The median age in the city was 52.1 years. 19.6% of the residents were under the age of 20; 2.4% were between the ages of 20 and 24; 20.1% were from 25 and 44; 31.6% were from 45 and 64; and 26.3% were 65 years of age or older. The gender makeup of the city was 49.8% male and 50.2% female.

===2010 census===
As of the census of 2010, there were 248 people, 110 households, and 73 families residing in the city. The population density was 238.5 PD/sqmi. There were 123 housing units at an average density of 118.3 /sqmi. The racial makeup of the city was 99.2% White, 0.4% Asian, and 0.4% from two or more races. Hispanic or Latino of any race were 2.4% of the population.

There were 110 households, of which 26.4% had children under the age of 18 living with them, 50.9% were married couples living together, 11.8% had a female householder with no husband present, 3.6% had a male householder with no wife present, and 33.6% were non-families. 30.0% of all households were made up of individuals, and 20% had someone living alone who was 65 years of age or older. The average household size was 2.25 and the average family size was 2.77.

The median age in the city was 45.8 years. 21.4% of residents were under the age of 18; 6.7% were between the ages of 18 and 24; 19.2% were from 25 to 44; 28.6% were from 45 to 64; and 23.8% were 65 years of age or older. The gender makeup of the city was 47.2% male and 52.8% female.

===2000 census===
As of the census of 2000, there were 282 people, 117 households, and 69 families residing in the city. The population density was 268.5 PD/sqmi. There were 133 housing units at an average density of 126.6 /sqmi. The racial makeup of the city was 100.00% White. Hispanic or Latino of any race were 0.71% of the population.

There were 117 households, out of which 28.2% had children under the age of 18 living with them, 47.9% were married couples living together, 6.0% had a female householder with no husband present, and 40.2% were non-families. 33.3% of all households were made up of individuals, and 16.2% had someone living alone who was 65 years of age or older. The average household size was 2.41 and the average family size was 3.14.

In the city, the population was spread out, with 26.2% under the age of 18, 7.4% from 18 to 24, 23.8% from 25 to 44, 24.8% from 45 to 64, and 17.7% who were 65 years of age or older. The median age was 38 years.
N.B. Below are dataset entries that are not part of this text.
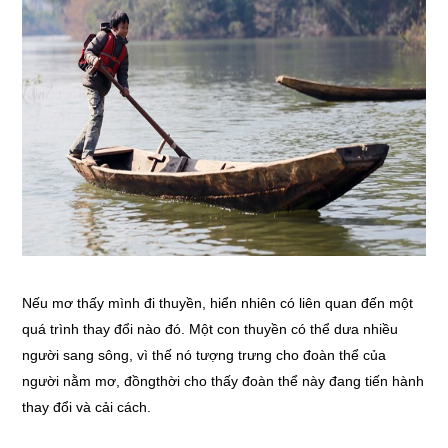
Nếu mơ thấy mình đi thuyền, hiển nhiên có liên quan đến một
quá trình thay đổi nào đó. Một con thuyền có thể dưa nhiều
người sang sông, vì thế nó tượng trưng cho đoàn thể của
người nằm mơ, đồngthời cho thấy đoàn thể này đang tiến hành
thay đổi và cải cách.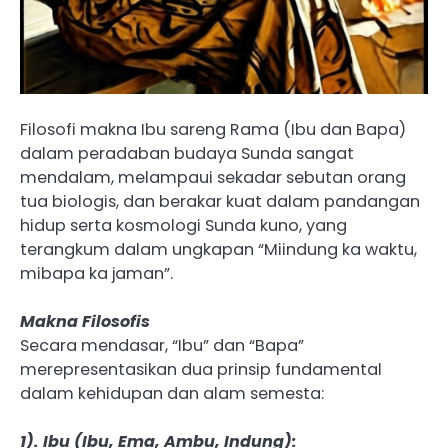
Filosofi makna Ibu sareng Rama (Ibu dan Bapa)
dalam peradaban budaya Sunda sangat
mendalam, melampaui sekadar sebutan orang
tua biologis, dan berakar kuat dalam pandangan
hidup serta kosmologi Sunda kuno, yang
terangkum dalam ungkapan “Miindung ka waktu,
mibapa ka jaman”.
Makna Filosofis
Secara mendasar, “Ibu” dan “Bapa”
merepresentasikan dua prinsip fundamental
dalam kehidupan dan alam semesta:
1). Ibu (Ibu, Ema, Ambu, Indung):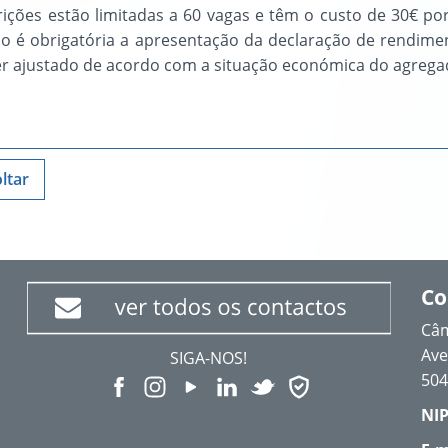
rições estão limitadas a 60 vagas e têm o custo de 30€ por
ção é obrigatória a apresentação da declaração de rendi
er ajustado de acordo com a situação económica do agregad
ltar
Co
Câm
Ave
SIGA-NOS!
504
NIP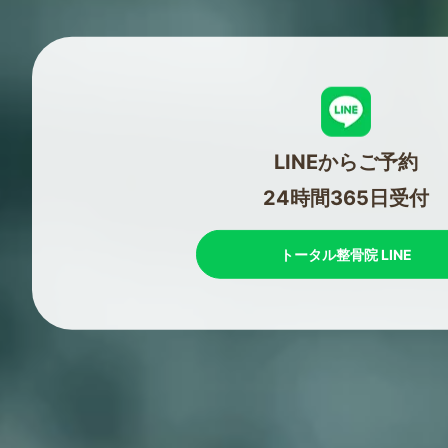
LINEからご予約
24時間365日受付
トータル整骨院 LINE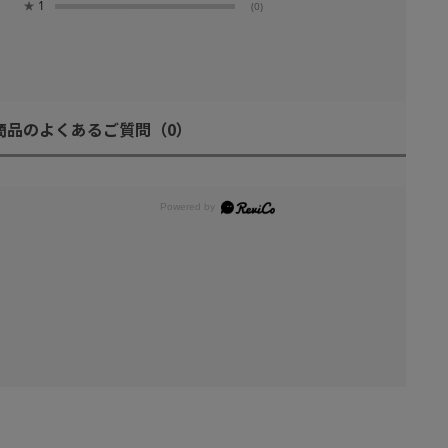
★
1
(0)
商品のよくあるご質問
（0）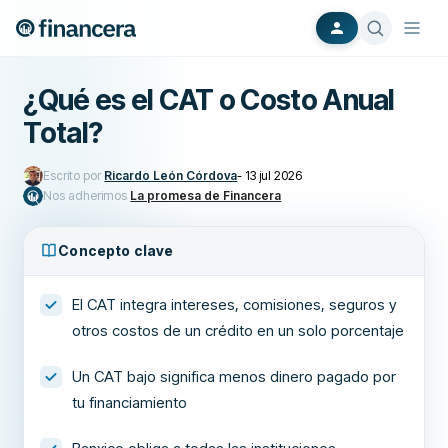
¿Qué es el CAT o Costo Anual
Total?
Escrito por
Ricardo León Córdova
-
13 jul 2026
Nos adherimos
La promesa de Financera
Concepto clave
El CAT integra intereses, comisiones, seguros y
otros costos de un crédito en un solo porcentaje
Un CAT bajo significa menos dinero pagado por
tu financiamiento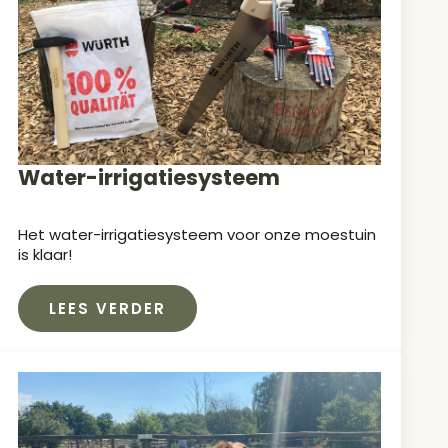
Water-irrigatiesysteem
Het water-irrigatiesysteem voor onze moestuin
is klaar!
LEES VERDER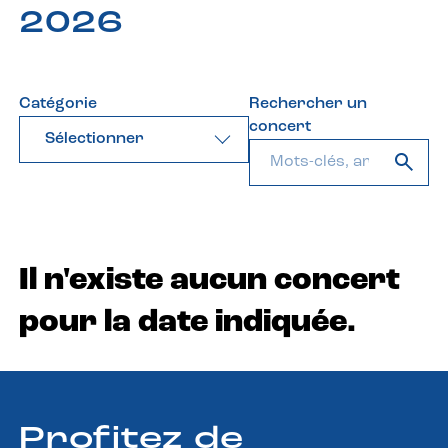
2026
Catégorie
Rechercher un
concert
Sélectionner
Il n'existe aucun concert
pour la date indiquée.
Profitez de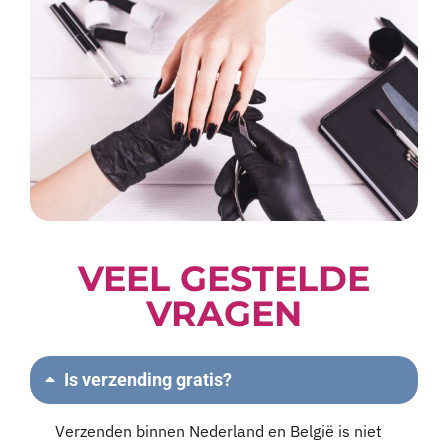
VEEL GESTELDE
VRAGEN
Is verzending gratis?
Verzenden binnen Nederland en België is niet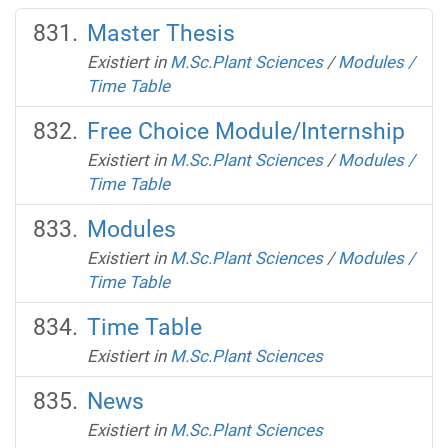
Master Thesis
Existiert in
M.Sc.Plant Sciences
/
Modules /
Time Table
Free Choice Module/Internship
Existiert in
M.Sc.Plant Sciences
/
Modules /
Time Table
Modules
Existiert in
M.Sc.Plant Sciences
/
Modules /
Time Table
Time Table
Existiert in
M.Sc.Plant Sciences
News
Existiert in
M.Sc.Plant Sciences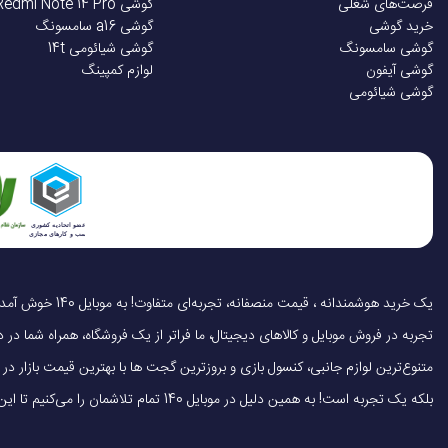
فرصت‌های شغلی
گوشی Redmi Note 14 Pro
ظرفیت باتری
خرید گوشی
گوشی a16 سامسونگ
گوشی سامسونگ
گوشی شیائومی 14t
گوشی آیفون
لوازم کمپینگ
عمر باتری در حالت مک
گوشی شیائومی
عمر باتری در حالت 
موسیقی
اهمیت و کاربردها
زمان مورد نیاز برای شا
۱. تجربه شنیداری بی‌نقص
اقلام همراه هدفون
با پشتیبانی از درایورهای پیشرفته و فناوری Hi-Fi، این مدل توانایی ارائه صدایی شفاف، بیس قدرتمند و تفکیک عالی صداها را دارد.
تجربه در فروش موبایل و کالاهای دیجیتال، ما فراتر از یک فروشگاه، همراه شما در دنی
متنوع‌ترین لوازم جانبی، کنسول بازی و بروزترین گجت ها با بهترین قیمت بازار
۲. تماس‌های تلفنی با کیفیت بالا
بلکه یک تجربه است! به همین دلیل در موبایل 140 تمام تلاشمان را می‌کنیم تا این تجربه را سریع، آسان و کاملاً رضایت‌بخش کنیم.
میکروفون‌های دوگانه به همراه فناوری ENC (کاهش نویز محیطی در مکالمه) تضمین می‌کنند صدای شما حتی در محیط‌های شلوغ به‌ وضوح منتقل شود.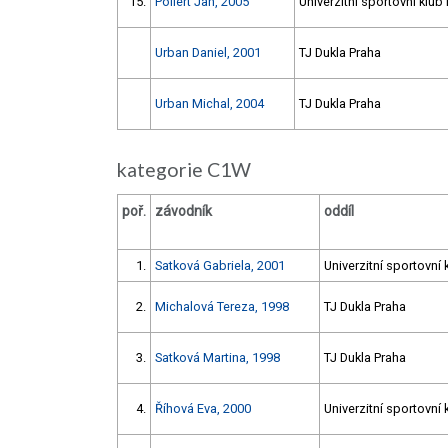
15.
Pollert Jan, 2005
Univerzitní sportovní klub
Urban Daniel, 2001
TJ Dukla Praha
Urban Michal, 2004
TJ Dukla Praha
kategorie C1W
poř.
závodník
oddíl
1.
Satková Gabriela, 2001
Univerzitní sportovní 
2.
Michalová Tereza, 1998
TJ Dukla Praha
3.
Satková Martina, 1998
TJ Dukla Praha
4.
Říhová Eva, 2000
Univerzitní sportovní 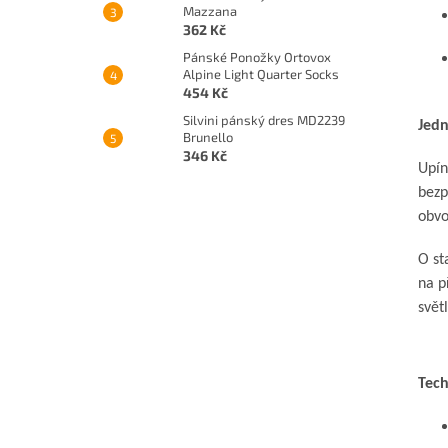
Mazzana
362 Kč
Pánské Ponožky Ortovox
Alpine Light Quarter Socks
454 Kč
Silvini pánský dres MD2239
Jedn
Brunello
346 Kč
Upín
bezp
obv
O st
na p
svět
Tech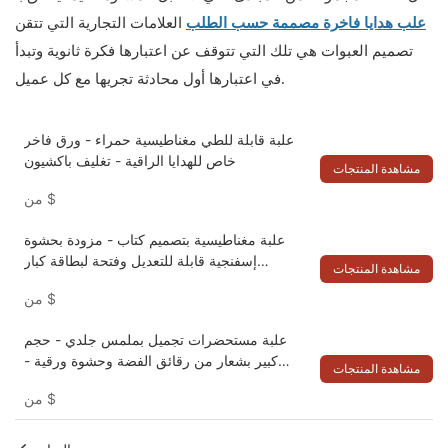
علب هدايا فاخرة مصممة حسب الطلب
العلامات التجارية التي تتقن
تصميم العبوات هي تلك التي تتوقف عن اعتبارها فكرة ثانوية وتبدأ
في اعتبارها أول محادثة تجريها مع كل عميل.
علبة قابلة للطي مغناطيسية حمراء - ورق فاخر
خاص للهدايا الراقية - تغليف باكشيون
مشاهدة المنتجات
$
من
علبة مغناطيسية بتصميم كتاب - مزودة بحشوة
إسفنجية قابلة للتعديل وفتحة لبطاقة كبار
مشاهدة المنتجات
الشخصيات للمجوهرات والهدايا الفاخرة - تغليف
$
من
أنيق
علبة مستحضرات تجميل بملمس جلدي - حجم
كبير بشعار من رقائق الفضة وحشوة ورقية -
مشاهدة المنتجات
تغليف مغناطيسي - تغليف باكشيون
$
من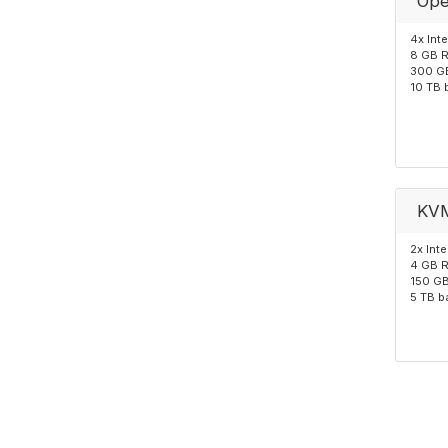
Ope
4x Int
8 GB 
300 G
10 TB 
KV
2x Int
4 GB 
150 G
5 TB b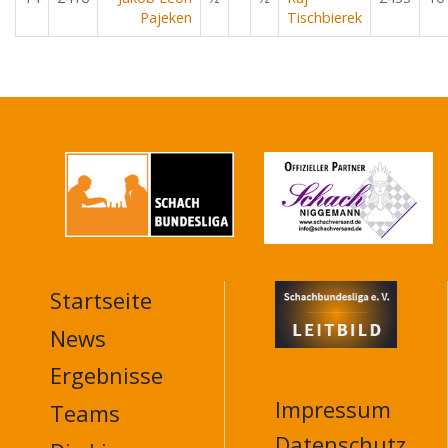
Pajeken
Tischbierek
Startseite
MAIN
NAVIGATION
News
FOOTER
Ergebnisse
Impressum
Teams
Datenschutz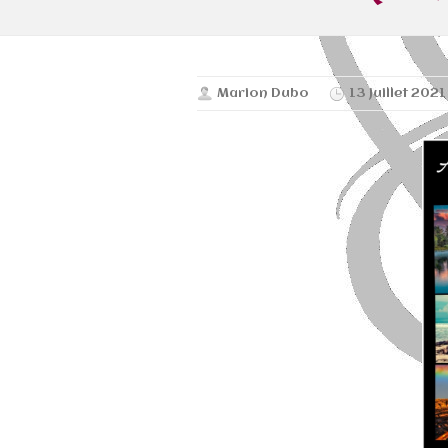
Marion Dubo
13 juillet 2021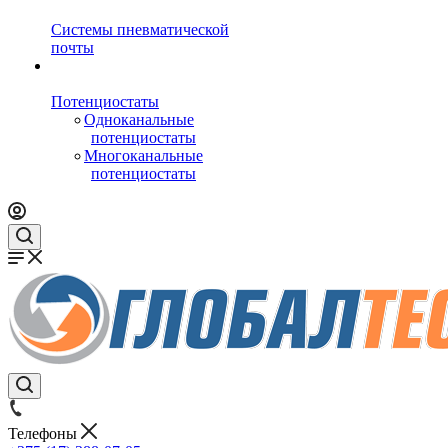
Системы пневматической
почты
Потенциостаты
Одноканальные
потенциостаты
Многоканальные
потенциостаты
Телефоны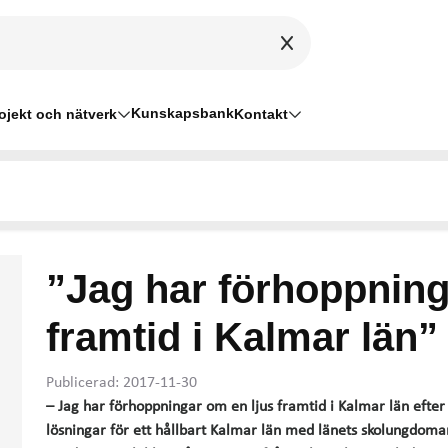
Kunskapsbank
ojekt och nätverk
Kontakt
”Jag har förhoppning
framtid i Kalmar län”
Publicerad: 2017-11-30
– Jag har förhoppningar om en ljus framtid i Kalmar län efte
lösningar för ett hållbart Kalmar län med länets skolungdom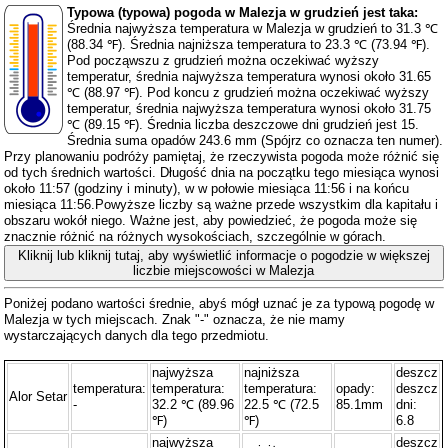
Typowa (typowa) pogoda w Malezja w grudzień jest taka:
Średnia najwyższa temperatura w Malezja w grudzień to 31.3 ℃
(88.34 ℉). Średnia najniższa temperatura to 23.3 ℃ (73.94 ℉).
Pod począwszu z grudzień można oczekiwać wyższy
temperatur, średnia najwyższa temperatura wynosi około 31.65
℃ (88.97 ℉). Pod koncu z grudzień można oczekiwać wyższy
temperatur, średnia najwyższa temperatura wynosi około 31.75
℃ (89.15 ℉). Średnia liczba deszczowe dni grudzień jest 15.
Średnia suma opadów 243.6 mm (
Spójrz co oznacza ten numer
).
Przy planowaniu podróży pamiętaj, że rzeczywista pogoda może różnić się
od tych średnich wartości. Długość dnia na początku tego miesiąca wynosi
około 11:57 (godziny i minuty), w w połowie miesiąca 11:56 i na końcu
miesiąca 11:56.Powyższe liczby są ważne przede wszystkim dla kapitału i
obszaru wokół niego. Ważne jest, aby powiedzieć, że pogoda może się
znacznie różnić na różnych wysokościach, szczególnie w górach.
Kliknij lub kliknij tutaj, aby wyświetlić informacje o pogodzie w większej
liczbie miejscowości w Malezja
Poniżej podano wartości średnie, abyś mógł uznać je za typową pogodę w
Malezja w tych miejscach. Znak "-" oznacza, że ​​nie mamy
wystarczających danych dla tego przedmiotu.
najwyższa
najniższa
deszcz
temperatura:
temperatura:
temperatura:
opady:
deszcz
Alor Setar
-
32.2 ℃ (89.96
22.5 ℃ (72.5
85.1mm
dni:
℉)
℉)
6.8
najwyższa
deszcz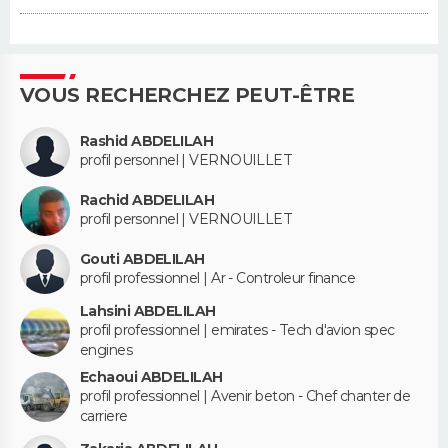
VOUS RECHERCHEZ PEUT-ÊTRE
Rashid ABDELILAH
profil personnel | VERNOUILLET
Rachid ABDELILAH
profil personnel | VERNOUILLET
Gouti ABDELILAH
profil professionnel | Ar - Controleur finance
Lahsini ABDELILAH
profil professionnel | emirates - Tech d'avion spec
engines
Echaoui ABDELILAH
profil professionnel | Avenir beton - Chef chanter de
carriere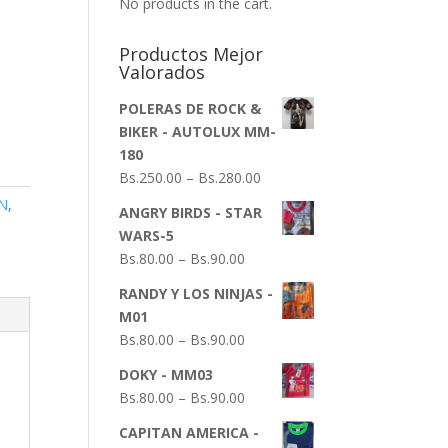
No products in the cart.
Productos Mejor
Valorados
POLERAS DE ROCK &
BIKER - AUTOLUX MM-
180
Bs.
250.00
–
Bs.
280.00
N
,
ANGRY BIRDS - STAR
WARS-5
Bs.
80.00
–
Bs.
90.00
RANDY Y LOS NINJAS -
M01
Bs.
80.00
–
Bs.
90.00
DOKY - MM03
Bs.
80.00
–
Bs.
90.00
CAPITAN AMERICA -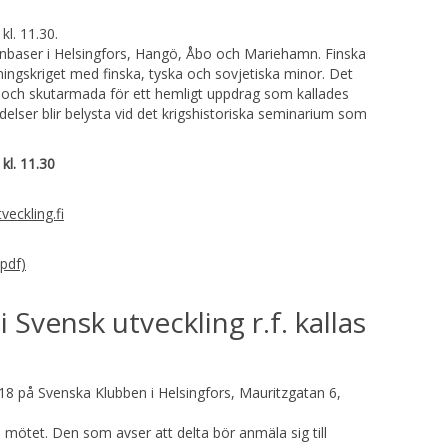
kl. 11.30.
nbaser i Helsingfors, Hangö, Åbo och Mariehamn. Finska
ingskriget med finska, tyska och sovjetiska minor. Det
 och skutarmada för ett hemligt uppdrag som kallades
lser blir belysta vid det krigshistoriska seminarium som
kl. 11.30
eckling.fi
pdf)
vensk utveckling r.f. kallas
18 på Svenska Klubben i Helsingfors, Mauritzgatan 6,
mötet. Den som avser att delta bör anmäla sig till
For every 100 females, there were 94.5 males. For every 100 females age 18 and over, there were 96.2 males.

The median income for a household in the city was $30,673, and the median income for a family was $35,455. Males had a median income of $22,639 versus $18,750 for females. The per capita income for the city was $13,025. About 11.1% of families and 13.6% of the population were below the poverty line, including 22.8% of those under the age of 18 and 6.3% of those 65 or over.

==Education==
The River Valley Community School District operates public schools serving the community. It was established on July 1, 1996, by the merger of the Eastwood Community School District and the Willow Community School District.